The system uses SteamOS in Big Picture mode for the TV interface, and it can switch into a Linux desktop running KDE Plasma. WIRED said the desktop environment was unusually approachable for a living-room box, with basic tools such as settings, a software center, a file manager and a Firefox installer visible without vendor clutter.
The controller problem
One awkward detail arrives before performance does: the Steam Controller is sold separately. WIRED said other PC-compatible controllers work, but Valve’s new controller is clearly the intended partner. Connected by USB, it pairs directly with the Steam Machine and can wake the system from sleep.
For a device trying to behave like a console, charging extra for the controller is a strange bit of PC-brained thrift. Buyers are being asked to assemble the “console” experience themselves, after paying console-plus money for the box.
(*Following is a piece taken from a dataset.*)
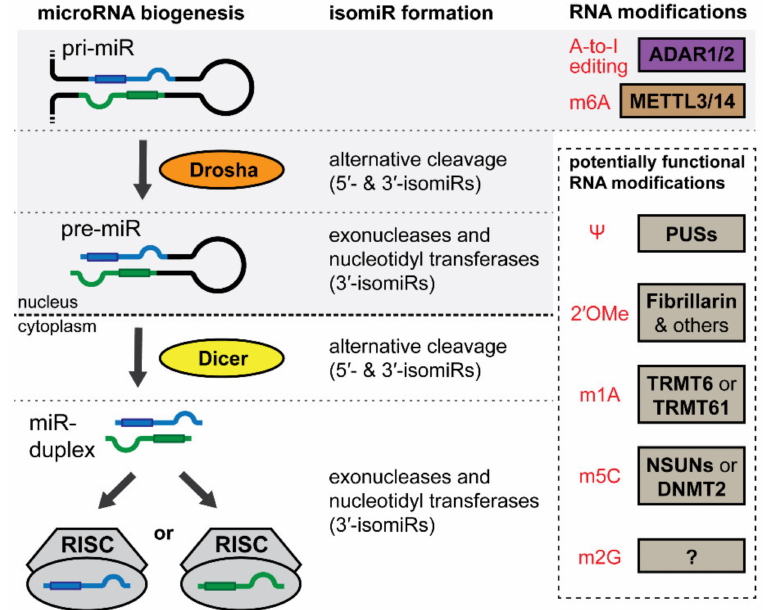
Figure 1. MicroRNA biogenesis and alterations that induce isomiR formation or microRNA nucleotide modifications. Transcription of the microRNA containing gene forms the primary microRNA (pri-miR). Drosha cleaves the pri-miR to generate the precursor microRNA (pre-miR). The pre-miR cleaved by Dicer in the cytoplasm yielding the microRNA duplex. Either side of the duplex can be incorporated into the RNA-induced silencing complex (RISC) to become a functional mature microRNA. IsomiRs can be formed during microRNA biogenesis when Drosha or Dicer cleave in alternative locations, or when exonucleases or nucleotidyl transferases remove or add nucleotides to the 3 (cid:48) -end of the pre-miR or the mature microRNA. RNA nucleotide modifications with known or potential functional implications on microRNA biogenesis or functioning are shown in red with their ‘writers’ next to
1080p looks fine, 4K gets messy
The performance complaint centers on Valve’s 4K claim. Valve says the Steam Machine can reach “up to 4K at 120 Hz” on supported displays using AMD’s FidelityFX Super Resolution, or FSR, according to WIRED. FSR is upscaling: the machine renders at a lower resolution and uses AMD’s image reconstruction to output something closer to 4K. Valve’s Steam Machine Verified label, however, is based on a 1920 by 1080 benchmark, WIRED reported.
The hardware explains part of the gap. WIRED compared the Steam Machine broadly with Sony’s PlayStation 5. Valve’s box uses a semi-custom AMD Zen 4 CPU with six cores and 12 threads, plus a semi-custom RDNA3 GPU with 28 compute units. The base PS5 has an older Zen 2 CPU with eight cores and 16 threads and an RDNA2 GPU with 36 compute units. WIRED pointed to the Steam Machine’s 16 GB of DDR5 RAM and 8 GB of GDDR6 VRAM as a weak spot.
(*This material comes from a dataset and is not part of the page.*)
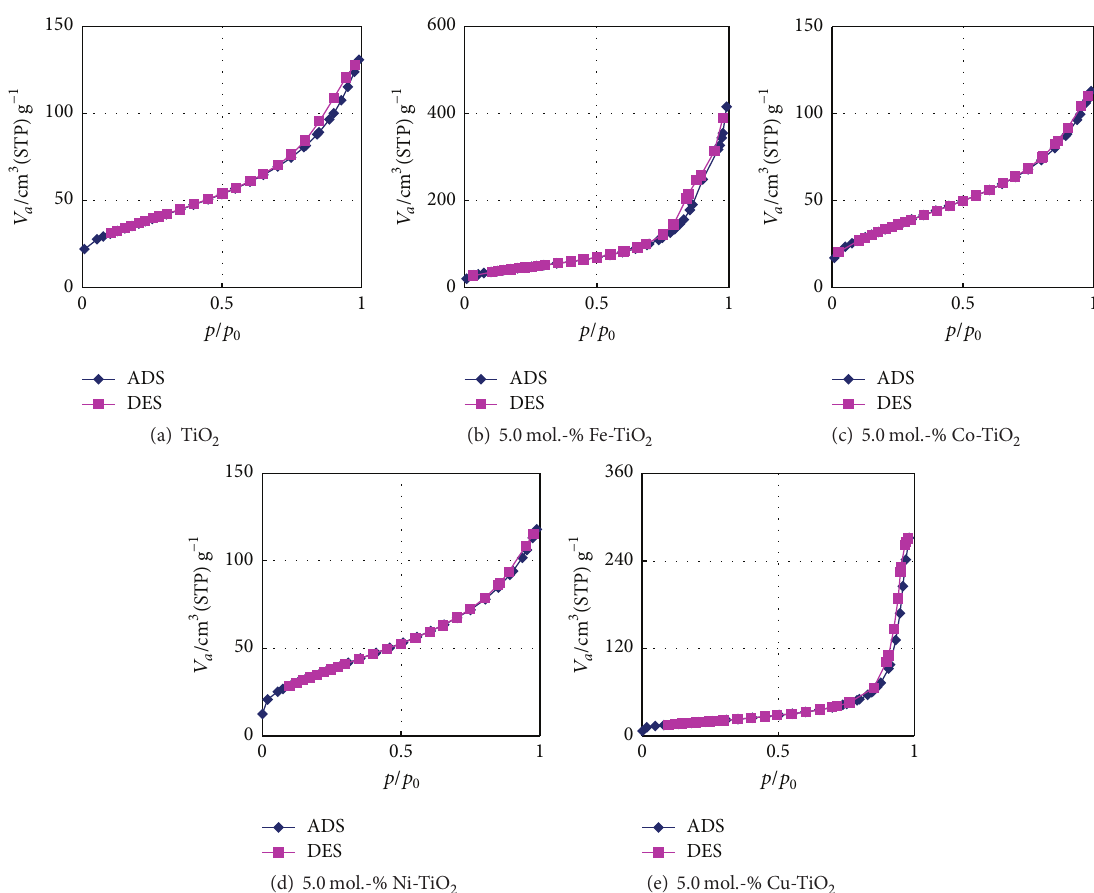
Figure 5: Adsorption-desorption isotherm curves of N 2 at 77 K for the as-synthesized 5.0 mol.% M-TiO 2 particles.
In WIRED’s testing on a 4K OLED TV and a 1080p monitor, games behaved unevenly. Marvel’s Spider-Man Remastered ran smoothly at 60 frames per second at lower-than-4K output and could hit 4K at 60 fps with FSR and dynamic resolution scaling enabled. Crimson Desert, which Valve lists as unsupported, reached 60 fps at 1080p but struggled badly at high settings on the 4K TV. Lego Batman: Legends of the Dark Knight and Granblue Fantasy Relink: Endless Ragnarok also required compromises, with frame rates dropping or settings needing manual cuts.
Kamen’s conclusion was that the Steam Machine is strong for 1080p play and lighter PC games, and better than docking a Steam Deck to a television. As a premium box for high-end 4K games, WIRED found it outclassed at launch by dedicated consoles including the PS5, Xbox Series X and Nintendo Switch 2.
This story draws on original reporting from WIRED.